Massive suppression of proximity pairing in topological (Bi$_{1-x}$Sb$_{x})_2$Te$_3$ films on niobium

TL;DR

This study reveals a significant suppression of proximity-induced superconductivity in topological (Bi$_{1-x}$Sb$_{x})_2$Te$_3$ films on niobium, highlighting challenges in achieving topological superconductivity in nearly intrinsic topological insulators.

Contribution

The paper demonstrates that bulk insulating topological (Bi$_{1-x}$Sb$_{x})_2$Te$_3$ films exhibit a massive suppression of proximity pairing when interfaced with niobium, contrasting with previous findings in doped systems.

Findings

Giant attenuation of surface superconductivity in (Bi$_{1-x}$Sb$_{x})_2$Te$_3$ films on Nb

Quantified superconducting gaps show significant suppression compared to doped Bi$_2$Se$_3$/Nb

Limitations identified for realizing topological superconductivity in intrinsic systems

Abstract

Interfacing bulk conducting topological Bi$_2$Se$_3$ films with s-wave superconductors initiates strong superconducting order in the nontrivial surface states.

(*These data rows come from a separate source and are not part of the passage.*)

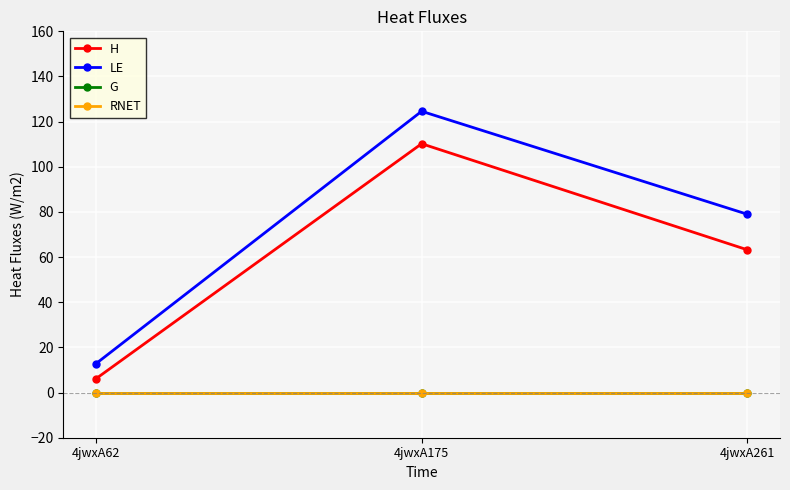

Is this an area chart (filled region under the line)?

No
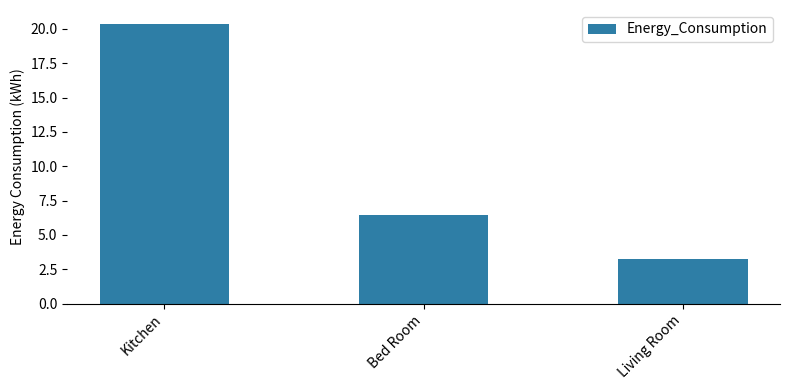

Read the value at Living Room.

3.2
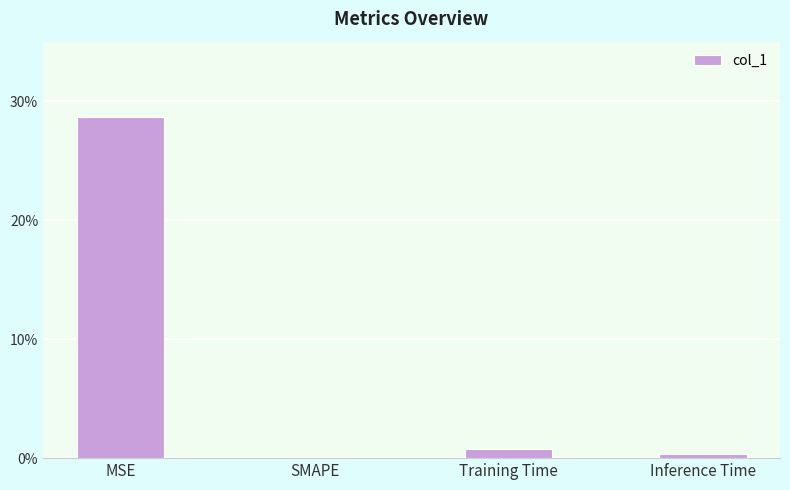

At which label is the value closest to 0?

SMAPE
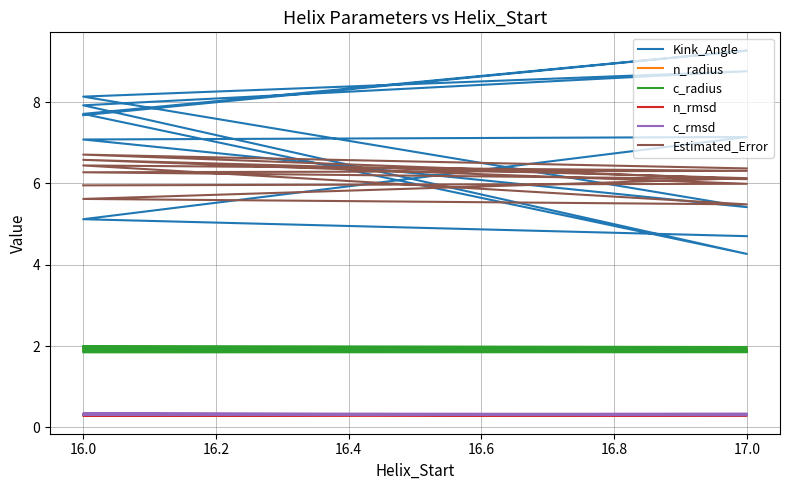

The value of Estimated_Error at 17.0 is 3.5. True or false?

False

However, bulk insulating topological (Bi$_{1-x}$Sb$_{x})_2$Te$_3$ films on bulk Nb instead exhibit a giant attenuation of surface superconductivity, even for films only two-layers thick. This massive suppression of proximity pairing is evidenced by ultrahigh-resolution band mappings and by contrasting quantified superconducting gaps with those of heavily n-doped topological Bi$_2$Se$_3$/Nb. The results underscore the limitations of using superconducting proximity effects to realize topological superconductivity in nearly intrinsic systems.